Solid Geometry – Problem 24: Find: (1) the slant height;

A right circular frustum has bottom radius $R=2$, top radius $r=1$, and height $h=3$. Find:

(1) the slant height;

(2) the volume;

(3) the total surface area.

Use a coordinate/section model with the frustum axis as the $z$-axis. A meridian cross-section is an isosceles trapezoid with height $h=3$ and half-widths $R=2$ and $r=1$.

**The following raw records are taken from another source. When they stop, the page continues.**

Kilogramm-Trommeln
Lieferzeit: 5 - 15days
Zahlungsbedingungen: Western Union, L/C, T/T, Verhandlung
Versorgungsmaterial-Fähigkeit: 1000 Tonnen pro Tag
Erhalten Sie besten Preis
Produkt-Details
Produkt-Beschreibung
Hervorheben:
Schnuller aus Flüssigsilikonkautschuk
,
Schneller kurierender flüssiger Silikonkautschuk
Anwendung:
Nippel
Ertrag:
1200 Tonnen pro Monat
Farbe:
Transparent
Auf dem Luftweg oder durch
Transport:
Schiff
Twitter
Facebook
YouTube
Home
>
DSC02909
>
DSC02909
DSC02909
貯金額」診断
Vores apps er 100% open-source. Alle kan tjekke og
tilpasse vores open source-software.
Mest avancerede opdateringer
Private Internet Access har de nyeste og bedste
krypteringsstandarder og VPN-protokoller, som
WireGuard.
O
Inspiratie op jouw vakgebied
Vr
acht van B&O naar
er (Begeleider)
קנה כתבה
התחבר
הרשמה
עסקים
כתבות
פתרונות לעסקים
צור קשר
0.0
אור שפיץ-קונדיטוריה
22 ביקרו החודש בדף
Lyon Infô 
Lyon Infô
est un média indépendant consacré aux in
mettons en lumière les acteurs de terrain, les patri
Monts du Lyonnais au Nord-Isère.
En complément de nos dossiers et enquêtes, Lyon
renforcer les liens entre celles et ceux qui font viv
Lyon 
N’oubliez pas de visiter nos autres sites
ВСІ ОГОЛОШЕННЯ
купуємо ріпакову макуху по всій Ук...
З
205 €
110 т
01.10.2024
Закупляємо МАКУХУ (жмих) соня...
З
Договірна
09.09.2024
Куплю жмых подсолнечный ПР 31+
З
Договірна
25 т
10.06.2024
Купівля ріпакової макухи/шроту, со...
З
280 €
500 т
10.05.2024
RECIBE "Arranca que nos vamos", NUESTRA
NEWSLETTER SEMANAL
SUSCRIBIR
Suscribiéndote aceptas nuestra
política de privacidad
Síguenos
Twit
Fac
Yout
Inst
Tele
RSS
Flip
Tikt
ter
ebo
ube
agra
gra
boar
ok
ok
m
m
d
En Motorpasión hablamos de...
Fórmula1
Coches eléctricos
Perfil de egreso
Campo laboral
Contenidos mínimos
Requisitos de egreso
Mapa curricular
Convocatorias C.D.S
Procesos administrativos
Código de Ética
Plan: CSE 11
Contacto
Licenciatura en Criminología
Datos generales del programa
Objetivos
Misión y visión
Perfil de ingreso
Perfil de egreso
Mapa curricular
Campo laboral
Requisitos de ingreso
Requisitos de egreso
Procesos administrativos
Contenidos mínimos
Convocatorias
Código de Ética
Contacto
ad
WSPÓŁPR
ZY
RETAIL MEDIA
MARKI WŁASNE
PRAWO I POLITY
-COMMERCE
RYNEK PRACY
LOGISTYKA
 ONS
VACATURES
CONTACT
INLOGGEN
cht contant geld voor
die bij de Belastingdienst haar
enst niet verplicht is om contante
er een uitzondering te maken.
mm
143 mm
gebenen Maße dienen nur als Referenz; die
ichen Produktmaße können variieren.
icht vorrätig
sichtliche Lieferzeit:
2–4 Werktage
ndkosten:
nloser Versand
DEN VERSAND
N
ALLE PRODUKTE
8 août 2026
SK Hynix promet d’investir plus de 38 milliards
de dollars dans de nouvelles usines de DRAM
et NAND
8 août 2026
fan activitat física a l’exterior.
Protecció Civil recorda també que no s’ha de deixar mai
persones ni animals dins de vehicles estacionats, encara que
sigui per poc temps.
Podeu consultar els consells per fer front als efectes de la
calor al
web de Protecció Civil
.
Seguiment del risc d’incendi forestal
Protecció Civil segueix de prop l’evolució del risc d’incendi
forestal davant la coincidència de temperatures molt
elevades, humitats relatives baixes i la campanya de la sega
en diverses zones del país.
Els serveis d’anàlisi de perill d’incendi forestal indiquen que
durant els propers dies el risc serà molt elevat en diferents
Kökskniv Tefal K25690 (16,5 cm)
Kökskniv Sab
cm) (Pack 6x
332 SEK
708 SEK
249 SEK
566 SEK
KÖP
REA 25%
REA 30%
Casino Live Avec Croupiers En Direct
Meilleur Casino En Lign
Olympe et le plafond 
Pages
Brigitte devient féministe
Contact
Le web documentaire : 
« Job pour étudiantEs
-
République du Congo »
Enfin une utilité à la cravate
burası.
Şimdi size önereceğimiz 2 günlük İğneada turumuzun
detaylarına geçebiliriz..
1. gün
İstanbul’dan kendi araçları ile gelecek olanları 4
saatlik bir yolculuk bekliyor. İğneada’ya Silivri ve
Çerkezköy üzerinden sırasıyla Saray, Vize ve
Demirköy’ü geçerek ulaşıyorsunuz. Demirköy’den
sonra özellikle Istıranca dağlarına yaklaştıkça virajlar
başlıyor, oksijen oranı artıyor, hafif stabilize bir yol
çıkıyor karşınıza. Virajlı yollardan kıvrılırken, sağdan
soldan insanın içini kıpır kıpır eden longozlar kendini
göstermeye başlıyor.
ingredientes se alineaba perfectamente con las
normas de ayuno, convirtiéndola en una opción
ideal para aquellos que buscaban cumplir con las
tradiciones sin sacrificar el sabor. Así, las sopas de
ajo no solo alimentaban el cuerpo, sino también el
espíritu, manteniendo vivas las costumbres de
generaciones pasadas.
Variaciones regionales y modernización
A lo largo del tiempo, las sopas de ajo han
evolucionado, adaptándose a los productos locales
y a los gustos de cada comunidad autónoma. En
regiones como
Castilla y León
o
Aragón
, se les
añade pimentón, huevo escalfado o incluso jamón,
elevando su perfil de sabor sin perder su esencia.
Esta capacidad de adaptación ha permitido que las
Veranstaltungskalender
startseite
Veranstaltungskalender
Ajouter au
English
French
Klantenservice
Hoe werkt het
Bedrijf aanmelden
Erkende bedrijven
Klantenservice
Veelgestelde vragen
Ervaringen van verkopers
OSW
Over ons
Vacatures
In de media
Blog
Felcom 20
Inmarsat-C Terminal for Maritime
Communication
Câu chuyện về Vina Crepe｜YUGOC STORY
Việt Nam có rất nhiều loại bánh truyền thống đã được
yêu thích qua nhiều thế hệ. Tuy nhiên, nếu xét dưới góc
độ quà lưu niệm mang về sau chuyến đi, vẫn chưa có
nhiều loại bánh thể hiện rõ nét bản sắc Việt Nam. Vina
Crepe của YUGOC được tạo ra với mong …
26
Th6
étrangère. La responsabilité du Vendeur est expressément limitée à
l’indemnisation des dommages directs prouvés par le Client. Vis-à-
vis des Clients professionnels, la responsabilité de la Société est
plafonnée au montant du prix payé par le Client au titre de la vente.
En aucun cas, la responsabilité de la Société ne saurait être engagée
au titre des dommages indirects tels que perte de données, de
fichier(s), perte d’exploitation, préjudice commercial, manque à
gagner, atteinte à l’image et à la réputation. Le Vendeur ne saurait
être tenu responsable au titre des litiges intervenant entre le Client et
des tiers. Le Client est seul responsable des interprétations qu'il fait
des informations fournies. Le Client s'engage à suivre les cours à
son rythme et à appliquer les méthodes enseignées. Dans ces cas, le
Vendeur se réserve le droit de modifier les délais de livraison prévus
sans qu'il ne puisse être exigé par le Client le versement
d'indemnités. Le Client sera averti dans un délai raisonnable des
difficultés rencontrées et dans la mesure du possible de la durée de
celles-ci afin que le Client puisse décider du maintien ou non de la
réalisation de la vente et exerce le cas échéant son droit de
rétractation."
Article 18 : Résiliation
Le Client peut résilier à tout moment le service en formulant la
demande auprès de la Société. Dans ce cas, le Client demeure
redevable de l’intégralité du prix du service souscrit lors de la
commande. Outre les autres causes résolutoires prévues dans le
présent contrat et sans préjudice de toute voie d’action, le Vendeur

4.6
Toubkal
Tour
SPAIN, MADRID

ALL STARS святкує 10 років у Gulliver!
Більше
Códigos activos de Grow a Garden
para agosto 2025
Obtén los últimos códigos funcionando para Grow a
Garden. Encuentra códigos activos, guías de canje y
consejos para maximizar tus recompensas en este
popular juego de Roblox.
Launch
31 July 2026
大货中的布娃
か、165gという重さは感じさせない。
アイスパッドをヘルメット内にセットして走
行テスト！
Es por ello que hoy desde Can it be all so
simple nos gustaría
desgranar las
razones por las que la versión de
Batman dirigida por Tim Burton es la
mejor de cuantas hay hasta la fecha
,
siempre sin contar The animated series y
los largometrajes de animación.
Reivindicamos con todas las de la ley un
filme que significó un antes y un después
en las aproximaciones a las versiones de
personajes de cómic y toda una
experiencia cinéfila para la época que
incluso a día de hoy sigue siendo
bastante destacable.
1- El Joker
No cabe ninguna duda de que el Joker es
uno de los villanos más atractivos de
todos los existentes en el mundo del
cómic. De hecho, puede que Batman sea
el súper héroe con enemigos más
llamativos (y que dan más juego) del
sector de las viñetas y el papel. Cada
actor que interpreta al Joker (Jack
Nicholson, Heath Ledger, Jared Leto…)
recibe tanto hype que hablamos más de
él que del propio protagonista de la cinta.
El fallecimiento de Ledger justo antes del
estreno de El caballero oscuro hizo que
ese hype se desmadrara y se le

(1) The slant height $s$ is the length of the trapezoid’s leg: $$s=\sqrt{h^2+(R-r)^2}=\sqrt{3^2+(2-1)^2}=\sqrt{10}.$$

(2) The frustum volume is $$V=\frac13\pi h\,(R^2+Rr+r^2)=\frac13\pi\cdot 3\,(4+2+1)=7\pi.$$

(3) The lateral area is $$S_{\text{lat}}=\pi(R+r)s=\pi(2+1)\sqrt{10}=3\pi\sqrt{10}.$$ Add the two base areas: $$S_{\text{bases}}=\pi R^2+\pi r^2=\pi(4+1)=5\pi.$$ So the total surface area is $$S_{\text{tot}}=S_{\text{lat}}+S_{\text{bases}}=3\pi\sqrt{10}+5\pi=\pi(5+3\sqrt{10}).$$

Slant height $s=\sqrt{10}$, volume $V=7\pi$, total surface area $S_{\text{tot}}=\pi(5+3\sqrt{10})$.